Consovoy also pointed out that, currently, discrimination is not limited to within the now-defunct Section 4 coverage area. To modernize preclearance and combat voter discrimination broadly, Congress would have to amend the formula and coverage area, which is unlikely. New restrictive election laws have passed in Wisconsin, New York, and Illinois, but states outside of the Section 5 coverage area do not want to be forced to comply with its costly preclearance procedures. These examples, according to Consovoy, show that the claim that the Shelby County decision led to new discriminatory laws is a myth. However, a student in the audience responded noting that Virginia and Texas, both formerly subject to Section 5 preclearance, enacted Voter ID laws soon after the Court’s decision.
Another student asked why the formula and coverage area needed to be negated if it was continually evolving with periodic congressional amendments. Consovoy argued that Section 5 is still unconstitutional because states within its control are presumed guilty of discrimination and must prove their innocence, contrary to defendants in cases brought under Section 2. Again, he contended that Section 2 still provides means to combat voter discrimination without the unfair blanket coverage under Section 5. However, the Texas and Virginia Voter ID laws raise the question of whether Section 5 coverage area was justified and forty-year-old data is outdated after all.

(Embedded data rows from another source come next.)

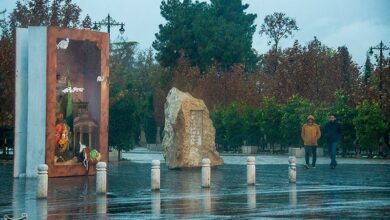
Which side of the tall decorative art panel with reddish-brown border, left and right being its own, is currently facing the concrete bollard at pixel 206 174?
front

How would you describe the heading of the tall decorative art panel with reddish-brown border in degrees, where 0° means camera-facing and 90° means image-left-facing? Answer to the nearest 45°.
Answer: approximately 315°

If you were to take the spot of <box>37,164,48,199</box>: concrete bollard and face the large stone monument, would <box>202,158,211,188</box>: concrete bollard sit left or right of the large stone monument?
right

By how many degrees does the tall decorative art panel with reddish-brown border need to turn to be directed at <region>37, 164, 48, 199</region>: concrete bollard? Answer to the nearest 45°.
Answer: approximately 45° to its right

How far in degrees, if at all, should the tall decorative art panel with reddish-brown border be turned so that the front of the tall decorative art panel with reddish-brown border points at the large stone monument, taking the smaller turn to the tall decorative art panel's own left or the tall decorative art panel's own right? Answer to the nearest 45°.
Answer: approximately 90° to the tall decorative art panel's own left

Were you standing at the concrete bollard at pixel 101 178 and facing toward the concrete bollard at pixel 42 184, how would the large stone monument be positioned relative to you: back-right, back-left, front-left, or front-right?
back-right
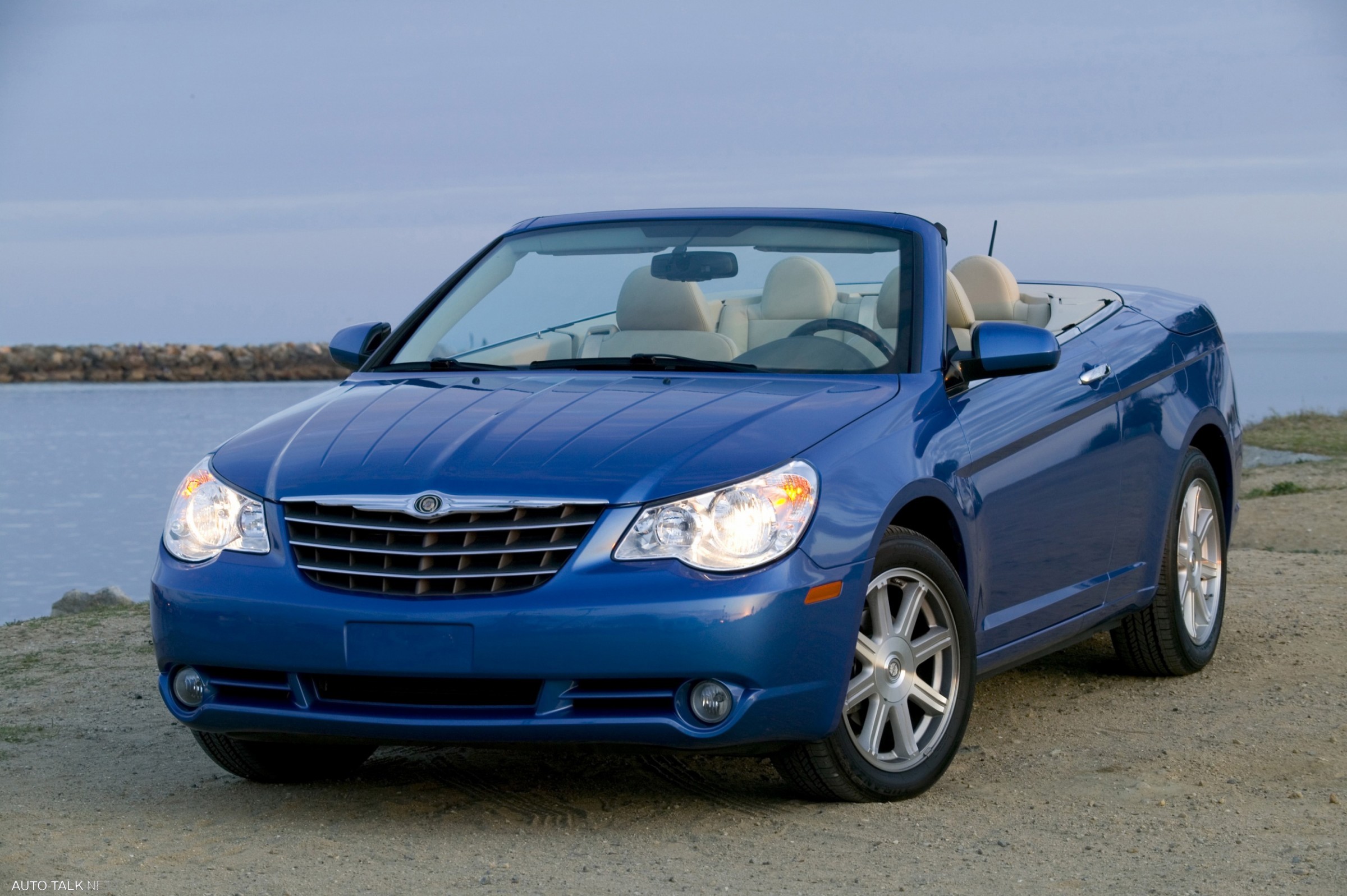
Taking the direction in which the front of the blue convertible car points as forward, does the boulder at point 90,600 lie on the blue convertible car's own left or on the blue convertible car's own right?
on the blue convertible car's own right

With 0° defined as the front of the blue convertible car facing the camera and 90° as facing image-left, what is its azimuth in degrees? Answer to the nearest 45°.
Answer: approximately 45°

Answering other questions, Consovoy discussed why Shelby County was chosen as the plaintiff for the case, the Court’s 2009 decision in Northwest Austin Municipal Utility District No. 1 v. Holder, and whether or not the Court would have taken the case had it arisen in 2016.
Afterwards, Consovoy provided some encouragement for students interested in pursuing election law. He noted the need for “a little new blood in the field,” and plenty of opportunity for important work at the state level and federal level on issues from ballot access to campaign finance.